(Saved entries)
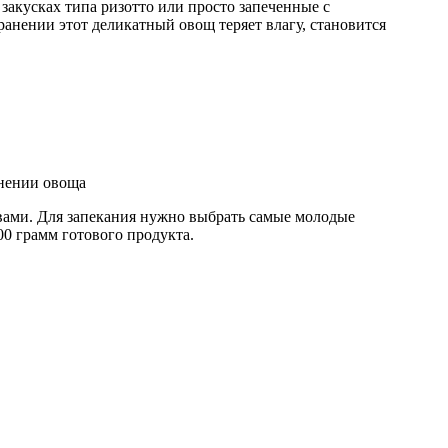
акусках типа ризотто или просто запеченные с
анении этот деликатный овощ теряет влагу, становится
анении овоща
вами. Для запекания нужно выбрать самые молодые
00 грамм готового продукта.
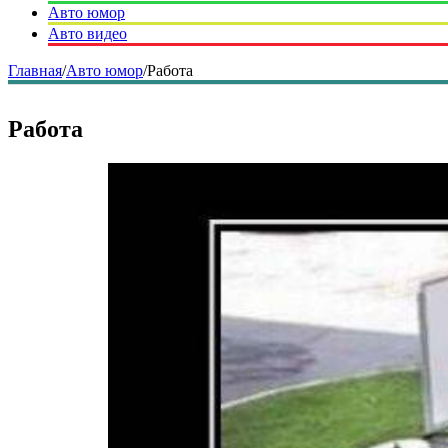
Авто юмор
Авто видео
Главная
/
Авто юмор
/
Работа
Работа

* _WORK ORDER_
Present every line of text from the entries above as a Markdown table with the columns Number and Record line. Skip blank lines and leave the pictures out of the answer.

* _FINAL ANSWER_
| Number | Record line |
|---|---|
| 1 | акусках типа ризотто или просто запеченные с |
| 2 | анении этот деликатный овощ теряет влагу, становится |
| 3 | анении овоща |
| 4 | вами. Для запекания нужно выбрать самые молодые |
| 5 | 00 грамм готового продукта. |
| 6 | Авто юмор |
| 7 | Авто видео |
| 8 | Главная |
| 9 | / |
| 10 | Авто юмор |
| 11 | / |
| 12 | Работа |
| 13 | Работа |